To what extent did the NLU model actually succeed and what factors were responsible for its failure are pertinent questions. Former Chief Justice of India Ranjan Gogoi raised the issue when he addressed the annual convocation at NLU, Delhi, in August 2019. He spoke of how the purpose of law schools was to produce lawyers who would serve the country as leaders of the Bar, adjudicators on the bench, and educators. He underlined the importance of lawyers in moulding the law. He called for introspection to understand why a law graduate’s natural choice was not litigation and how the five-year law school model had not brought about the expected transformation.
Higher education costs also impact career choices of graduates. Greater debt and drained savings put pressure on students to start earning immediately, affect their choice of specialisation, forcing them to forego their actual interests and let go of further opportunities. They have to settle for lower-paying, lower-skill jobs just so they can start paying their bills right away. A number of these young graduates have to sign up for corporate jobs because of this lack of real choice, as the latest statistics show (see table).
This is not to look down on those opting for corporate jobs, but to question whether they had an actual choice of opting for something else. Students bearing mounting financial burdens are deprived of real choice and are forced to opt for what the market incentivises rather than what society requires or what they themselves dreamt of.
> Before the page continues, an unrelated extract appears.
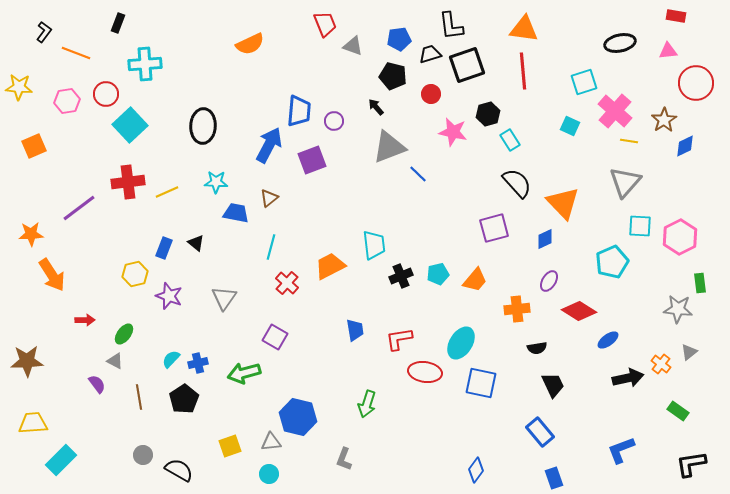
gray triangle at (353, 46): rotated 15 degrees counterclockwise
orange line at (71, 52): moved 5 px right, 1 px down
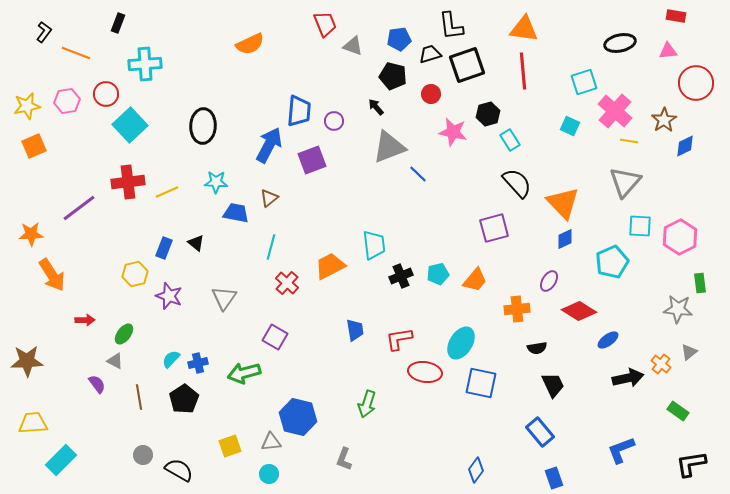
yellow star at (19, 87): moved 8 px right, 19 px down; rotated 16 degrees counterclockwise
blue diamond at (545, 239): moved 20 px right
For instance, taking up litigation and joining an advocate’s chambers is thought to provide more hands-on experience and skills than a firm job can. Indeed, many luminaries of the Bar frequently reminisce about working under legendary advocates without pay in their starting years. They were the lucky few who had the wealth to take care of their subsistence during this training period in their early years. Yet, these limited positions are characterised by poor pay (Rs.20-30,000 a month) and are thus beyond the reach of the average graduate under pressure to pay off his/her student debt. There are even fewer takers for policy think tanks, the judiciary and the civil services because of similar reasons.
The way ahead
It is important in this context to emphasise the aim of establishing the National Law Schools. As the NLSIU Act of 1986 stated, the aim was to “to develop in the student and research scholar a sense of responsibility to serve society” so that he or she would actively participate in social engineering, transformative research and policymaking, and to promote permeation of law and justice in society. Rising costs have had an adverse impact on the class composition of the student populace and even its career choices, imposing an immeasurable cost on society itself.
If the rising cost of legal education goes unchecked, it will have dangerous implications for the future. The fallout would be these institutions becoming ivory towers with students from poorer backgrounds being forced into debt traps or dropping out. This issue should figure in the priorities of anyone who professes support for education and justice.
Government intervention to support NLUs, increase scholarship grants and roll back fees is the need of the hour. Instead of only finding fault with NLUs and their beleaguered students, eminent members of the Bar and the bench should also recognise their responsibility to provide real support to such initiatives. They wield great lobbying power and resources to effectuate real change.
Prannv Dhawan and Devansh Kaushik are students at the National Law School of India University, Bengaluru. Dhawan leads the National Constitution Society at the university, while Kaushik is Deputy Team Leader (Karnataka Chapter) of the Increasing Diversity by Increasing Access (IDIA) organisation.